● **EXERCISE REQUIREMENTS**: Select and reproduce each line of the listing below that bears the string "here".

● **AVAILABLE RECORDS**:
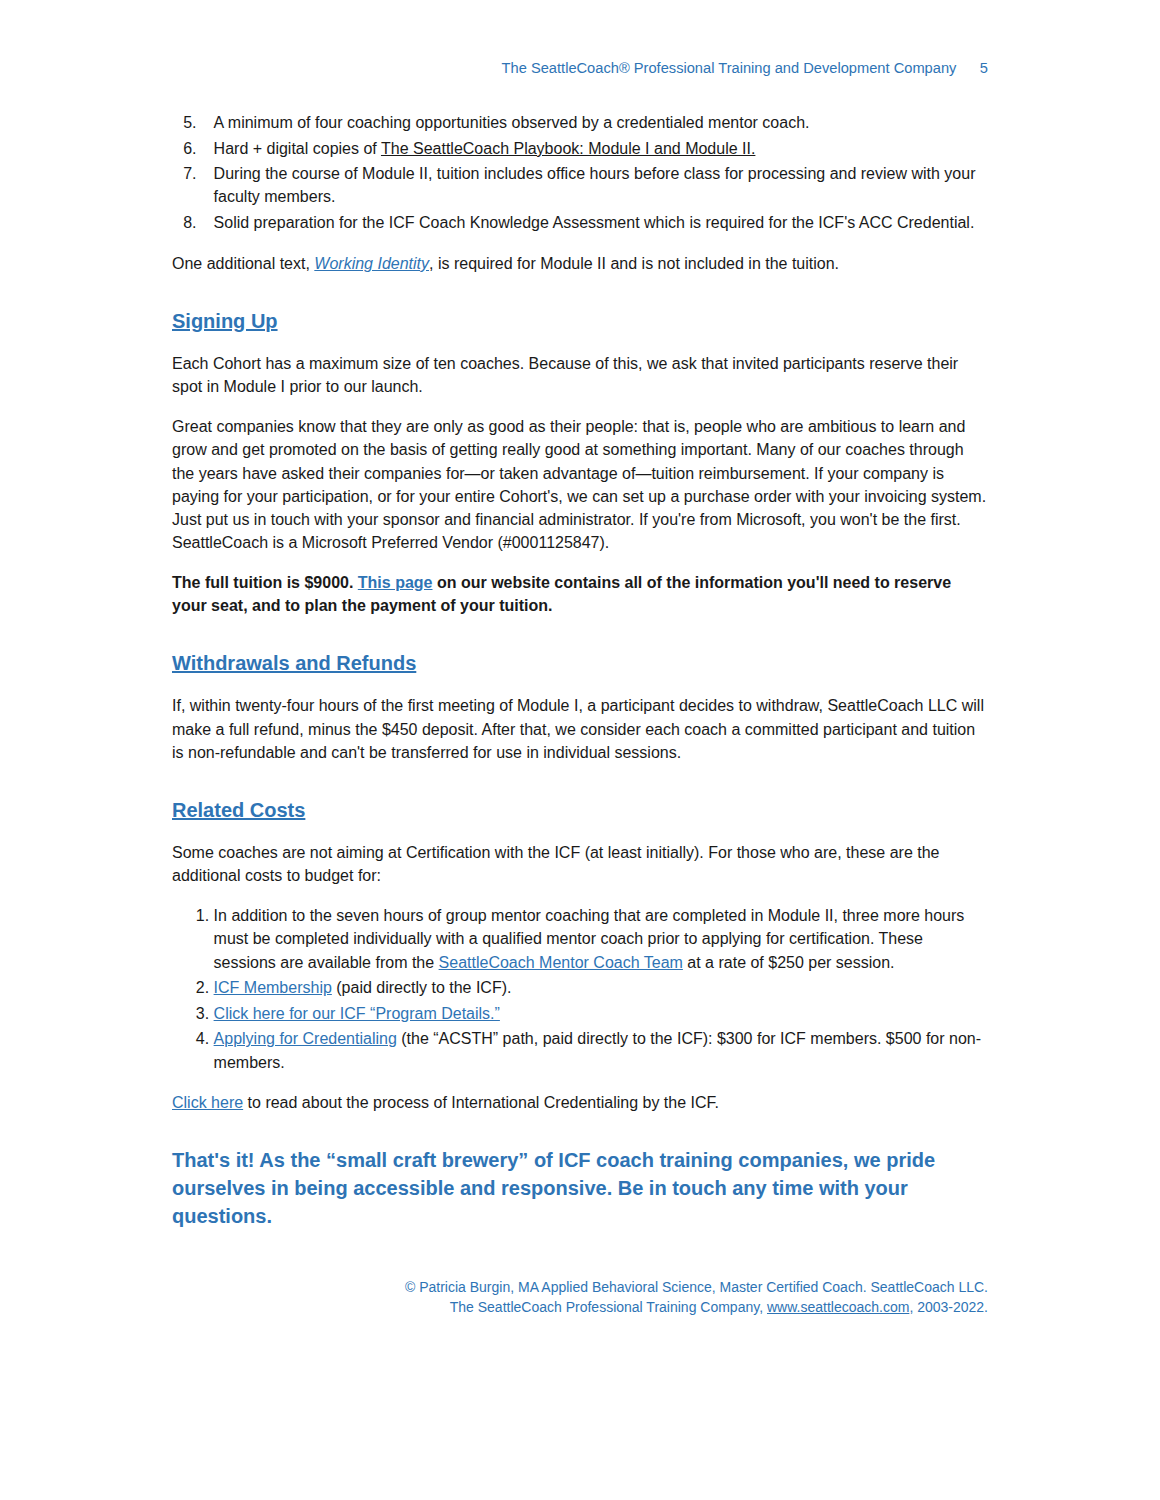The SeattleCoach® Professional Training and Development Company5
A minimum of four coaching opportunities observed by a credentialed mentor coach.
Hard + digital copies of The SeattleCoach Playbook: Module I and Module II.
During the course of Module II, tuition includes office hours before class for processing and review with your faculty members.
Solid preparation for the ICF Coach Knowledge Assessment which is required for the ICF's ACC Credential.
One additional text, Working Identity, is required for Module II and is not included in the tuition.
Signing Up
Each Cohort has a maximum size of ten coaches. Because of this, we ask that invited participants reserve their spot in Module I prior to our launch.
Great companies know that they are only as good as their people: that is, people who are ambitious to learn and grow and get promoted on the basis of getting really good at something important. Many of our coaches through the years have asked their companies for—or taken advantage of—tuition reimbursement. If your company is paying for your participation, or for your entire Cohort's, we can set up a purchase order with your invoicing system. Just put us in touch with your sponsor and financial administrator. If you're from Microsoft, you won't be the first. SeattleCoach is a Microsoft Preferred Vendor (#0001125847).
The full tuition is $9000. This page on our website contains all of the information you'll need to reserve your seat, and to plan the payment of your tuition.
Withdrawals and Refunds
If, within twenty-four hours of the first meeting of Module I, a participant decides to withdraw, SeattleCoach LLC will make a full refund, minus the $450 deposit. After that, we consider each coach a committed participant and tuition is non-refundable and can't be transferred for use in individual sessions.
Related Costs
Some coaches are not aiming at Certification with the ICF (at least initially). For those who are, these are the additional costs to budget for:
In addition to the seven hours of group mentor coaching that are completed in Module II, three more hours must be completed individually with a qualified mentor coach prior to applying for certification. These sessions are available from the SeattleCoach Mentor Coach Team at a rate of $250 per session.
ICF Membership (paid directly to the ICF).
Click here for our ICF “Program Details.”
Applying for Credentialing (the “ACSTH” path, paid directly to the ICF): $300 for ICF members. $500 for non-members.
Click here to read about the process of International Credentialing by the ICF.
That's it! As the “small craft brewery” of ICF coach training companies, we pride ourselves in being accessible and responsive. Be in touch any time with your questions.
© Patricia Burgin, MA Applied Behavioral Science, Master Certified Coach. SeattleCoach LLC.
The SeattleCoach Professional Training Company, www.seattlecoach.com, 2003-2022.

● **REPLY**:
Click here for our ICF “Program Details.”
Click here to read about the process of International Credentialing by the ICF.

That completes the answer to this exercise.